_Instructions to follow_
Output every row below verbatim, leaving out the pictures.

_Information provided_
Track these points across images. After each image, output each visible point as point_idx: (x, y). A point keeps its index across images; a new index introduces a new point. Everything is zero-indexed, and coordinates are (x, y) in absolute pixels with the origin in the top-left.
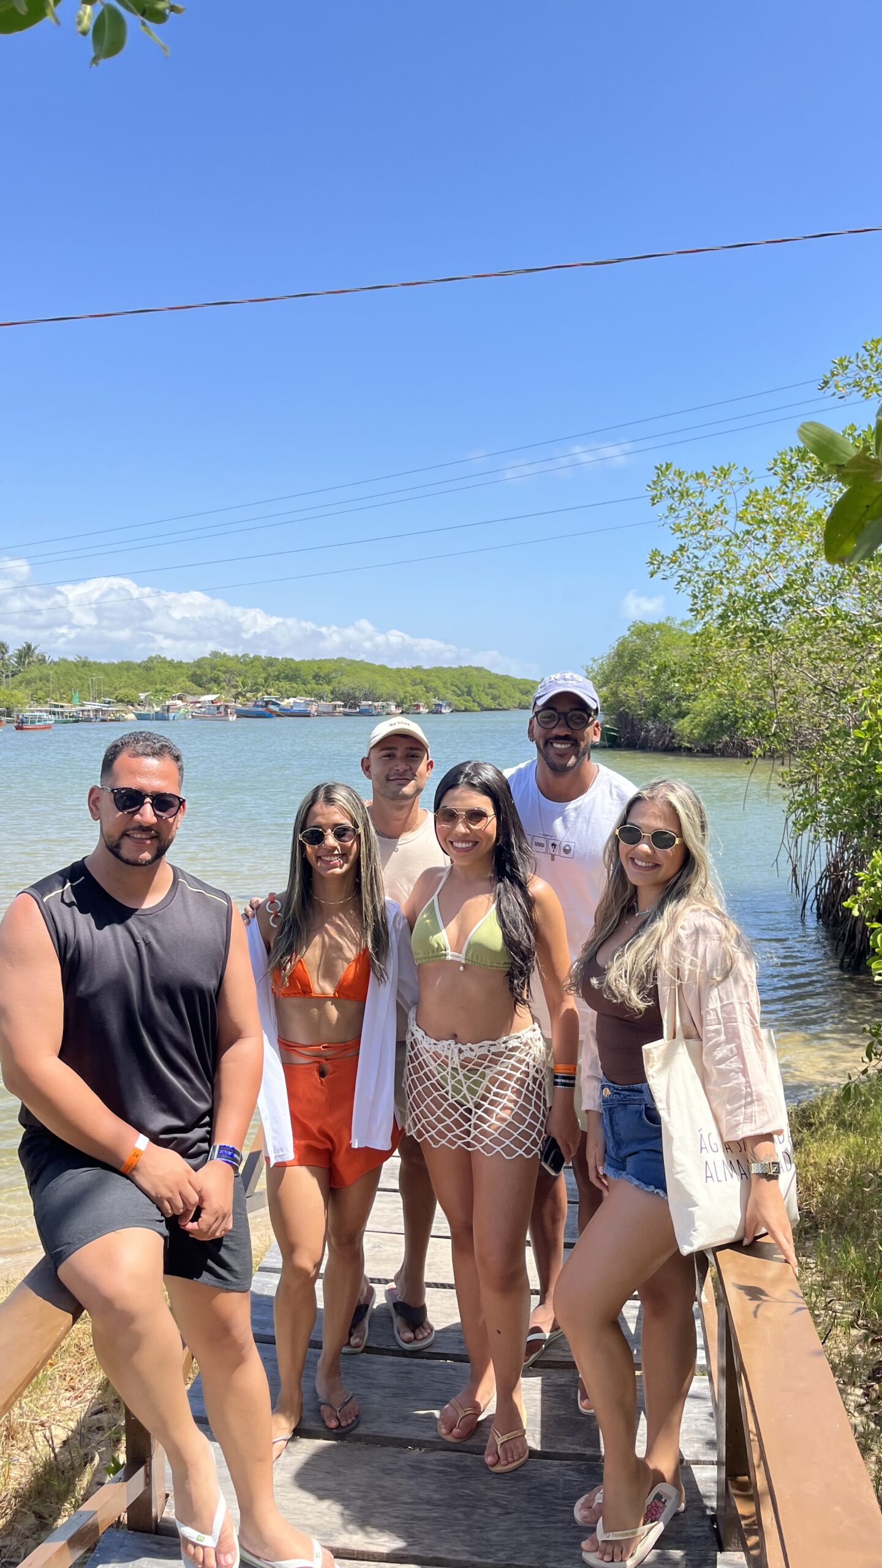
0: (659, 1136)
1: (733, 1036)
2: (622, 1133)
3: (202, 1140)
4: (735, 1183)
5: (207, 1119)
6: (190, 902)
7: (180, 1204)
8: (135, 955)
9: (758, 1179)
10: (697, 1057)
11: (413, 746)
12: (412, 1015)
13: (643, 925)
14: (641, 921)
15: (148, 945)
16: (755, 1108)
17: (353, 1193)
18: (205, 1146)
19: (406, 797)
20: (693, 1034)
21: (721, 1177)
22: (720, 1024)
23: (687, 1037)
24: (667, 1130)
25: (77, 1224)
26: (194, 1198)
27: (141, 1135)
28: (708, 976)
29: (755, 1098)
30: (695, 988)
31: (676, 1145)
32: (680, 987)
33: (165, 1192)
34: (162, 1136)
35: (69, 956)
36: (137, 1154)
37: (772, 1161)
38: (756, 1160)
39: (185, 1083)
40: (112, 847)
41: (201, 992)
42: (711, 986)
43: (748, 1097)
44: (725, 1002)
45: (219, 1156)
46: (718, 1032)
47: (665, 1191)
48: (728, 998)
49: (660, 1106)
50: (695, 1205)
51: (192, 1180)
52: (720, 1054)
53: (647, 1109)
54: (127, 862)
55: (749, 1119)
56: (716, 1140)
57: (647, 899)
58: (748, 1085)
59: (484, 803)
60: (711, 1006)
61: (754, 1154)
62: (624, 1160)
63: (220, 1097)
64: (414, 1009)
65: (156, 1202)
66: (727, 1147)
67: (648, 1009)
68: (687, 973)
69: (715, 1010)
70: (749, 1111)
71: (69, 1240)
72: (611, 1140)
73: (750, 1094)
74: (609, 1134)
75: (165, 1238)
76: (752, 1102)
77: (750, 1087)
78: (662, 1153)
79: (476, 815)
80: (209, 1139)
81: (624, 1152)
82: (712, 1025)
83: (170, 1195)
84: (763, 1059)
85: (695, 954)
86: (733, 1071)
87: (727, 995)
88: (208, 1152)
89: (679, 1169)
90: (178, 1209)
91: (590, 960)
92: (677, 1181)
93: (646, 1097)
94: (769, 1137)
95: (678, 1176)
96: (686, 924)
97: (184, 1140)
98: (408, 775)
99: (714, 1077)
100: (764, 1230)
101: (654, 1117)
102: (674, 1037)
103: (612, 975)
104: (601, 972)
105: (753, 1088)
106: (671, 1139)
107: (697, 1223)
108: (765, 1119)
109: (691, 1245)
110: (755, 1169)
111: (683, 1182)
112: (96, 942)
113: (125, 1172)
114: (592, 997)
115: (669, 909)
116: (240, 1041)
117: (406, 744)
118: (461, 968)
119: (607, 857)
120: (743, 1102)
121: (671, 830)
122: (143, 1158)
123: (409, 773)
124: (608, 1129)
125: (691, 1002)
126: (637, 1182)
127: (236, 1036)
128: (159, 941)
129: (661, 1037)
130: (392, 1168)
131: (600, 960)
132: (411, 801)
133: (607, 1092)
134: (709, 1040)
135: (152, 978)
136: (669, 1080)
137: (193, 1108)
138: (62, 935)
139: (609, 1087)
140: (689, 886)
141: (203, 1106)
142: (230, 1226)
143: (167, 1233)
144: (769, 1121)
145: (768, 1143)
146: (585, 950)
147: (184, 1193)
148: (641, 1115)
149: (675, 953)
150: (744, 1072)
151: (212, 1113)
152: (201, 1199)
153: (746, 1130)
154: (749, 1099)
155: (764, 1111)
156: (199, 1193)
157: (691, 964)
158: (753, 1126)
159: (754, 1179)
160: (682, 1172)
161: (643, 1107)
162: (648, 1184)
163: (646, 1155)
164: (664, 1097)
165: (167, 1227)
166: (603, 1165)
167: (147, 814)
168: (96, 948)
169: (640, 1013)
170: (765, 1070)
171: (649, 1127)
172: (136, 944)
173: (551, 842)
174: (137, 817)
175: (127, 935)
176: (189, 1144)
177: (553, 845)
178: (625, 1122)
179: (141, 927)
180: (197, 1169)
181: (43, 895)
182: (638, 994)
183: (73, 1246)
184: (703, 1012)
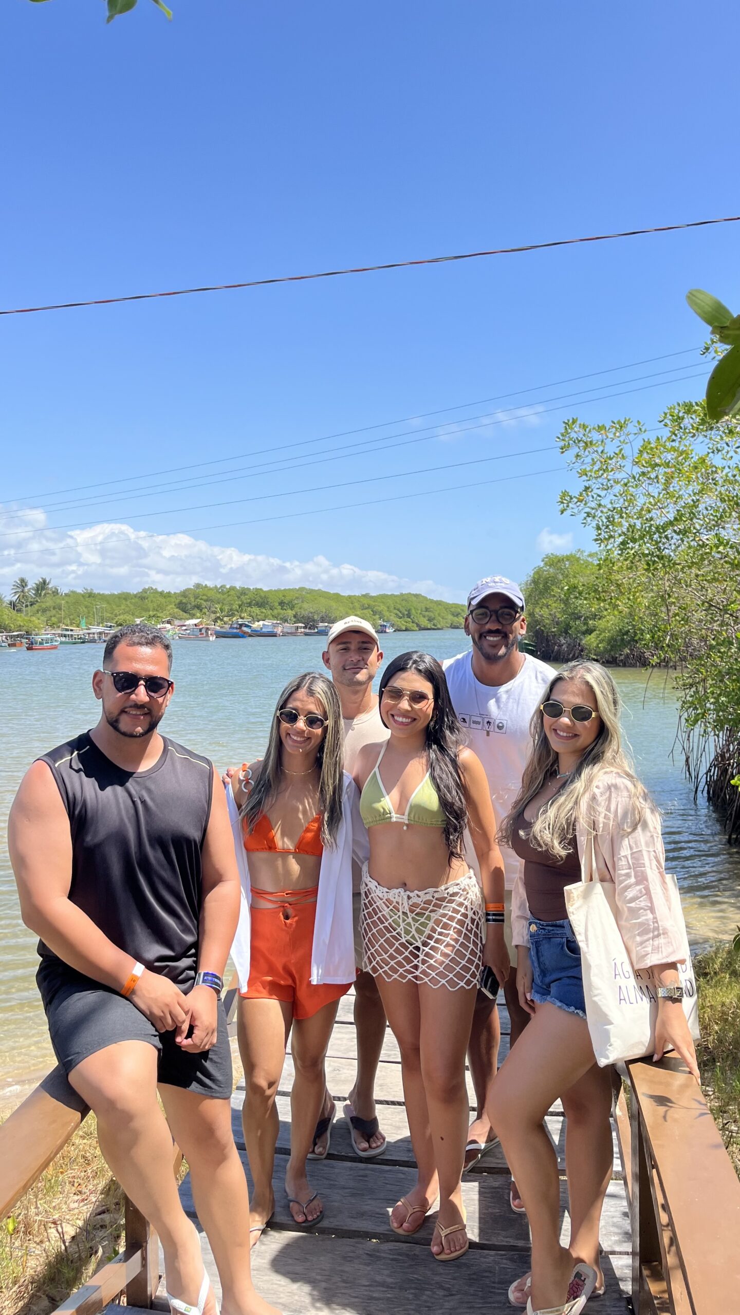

_Task solution_
Track these points across images. After each image, output each visible point as point_idx: (x, y). A point keeps its index across images; a new index introduces a new point. Everything is zero-indexed, and coordinates are (x, y) in absolute pixels with the origin in the top-left.
0: (659, 1136)
1: (733, 1036)
2: (622, 1133)
3: (202, 1140)
4: (735, 1183)
5: (207, 1119)
6: (190, 902)
7: (180, 1204)
8: (135, 955)
9: (758, 1179)
10: (697, 1057)
11: (413, 746)
12: (412, 1015)
13: (643, 925)
14: (641, 921)
15: (148, 945)
16: (755, 1108)
17: (353, 1193)
18: (205, 1146)
19: (406, 797)
20: (693, 1034)
21: (721, 1177)
22: (720, 1024)
23: (687, 1037)
24: (667, 1130)
25: (77, 1224)
26: (194, 1198)
27: (141, 1135)
28: (708, 976)
29: (755, 1098)
30: (695, 988)
31: (676, 1145)
32: (680, 987)
33: (165, 1192)
34: (162, 1136)
35: (69, 956)
36: (137, 1154)
37: (772, 1161)
38: (756, 1160)
39: (185, 1083)
40: (112, 847)
41: (201, 992)
42: (711, 986)
43: (748, 1097)
44: (725, 1002)
45: (219, 1156)
46: (718, 1032)
47: (665, 1191)
48: (728, 998)
49: (660, 1106)
50: (695, 1205)
51: (192, 1180)
52: (720, 1054)
53: (647, 1109)
54: (127, 862)
55: (749, 1119)
56: (716, 1140)
57: (647, 899)
58: (748, 1085)
59: (484, 803)
60: (711, 1006)
61: (754, 1154)
62: (624, 1160)
63: (220, 1097)
64: (414, 1009)
65: (156, 1202)
66: (727, 1147)
67: (648, 1009)
68: (687, 973)
69: (715, 1010)
70: (749, 1111)
71: (69, 1240)
72: (611, 1140)
73: (750, 1094)
74: (609, 1134)
75: (165, 1238)
76: (752, 1102)
77: (750, 1087)
78: (662, 1153)
79: (476, 815)
80: (209, 1139)
81: (624, 1152)
82: (712, 1025)
83: (170, 1195)
84: (763, 1059)
85: (695, 954)
86: (733, 1071)
87: (727, 995)
88: (208, 1152)
89: (679, 1169)
90: (178, 1209)
91: (590, 960)
92: (677, 1181)
93: (646, 1097)
94: (769, 1137)
95: (678, 1176)
96: (686, 924)
97: (184, 1140)
98: (408, 775)
99: (714, 1077)
100: (764, 1230)
101: (654, 1117)
102: (674, 1037)
103: (612, 975)
104: (601, 972)
105: (753, 1088)
106: (671, 1139)
107: (697, 1223)
108: (765, 1119)
109: (691, 1245)
110: (755, 1169)
111: (683, 1182)
112: (96, 942)
113: (125, 1172)
114: (592, 997)
115: (669, 909)
116: (240, 1041)
117: (406, 744)
118: (461, 968)
119: (607, 857)
120: (743, 1102)
121: (671, 830)
122: (143, 1158)
123: (409, 773)
124: (608, 1129)
125: (691, 1002)
126: (637, 1182)
127: (236, 1036)
128: (159, 941)
129: (661, 1037)
130: (392, 1168)
131: (600, 960)
132: (411, 801)
133: (607, 1092)
134: (709, 1040)
135: (152, 978)
136: (669, 1080)
137: (193, 1108)
138: (62, 935)
139: (609, 1087)
140: (689, 886)
141: (203, 1106)
142: (230, 1226)
143: (167, 1233)
144: (769, 1121)
145: (768, 1143)
146: (585, 950)
147: (184, 1193)
148: (641, 1115)
149: (675, 953)
150: (744, 1072)
151: (212, 1113)
152: (201, 1199)
153: (746, 1130)
154: (749, 1099)
155: (764, 1111)
156: (199, 1193)
157: (691, 964)
158: (753, 1126)
159: (754, 1179)
160: (682, 1172)
161: (643, 1107)
162: (648, 1184)
163: (646, 1155)
164: (664, 1097)
165: (167, 1227)
166: (603, 1165)
167: (147, 814)
168: (96, 948)
169: (640, 1013)
170: (765, 1070)
171: (649, 1127)
172: (136, 944)
173: (551, 842)
174: (137, 817)
175: (127, 935)
176: (189, 1144)
177: (553, 845)
178: (625, 1122)
179: (141, 927)
180: (197, 1169)
181: (43, 895)
182: (638, 994)
183: (73, 1246)
184: (703, 1012)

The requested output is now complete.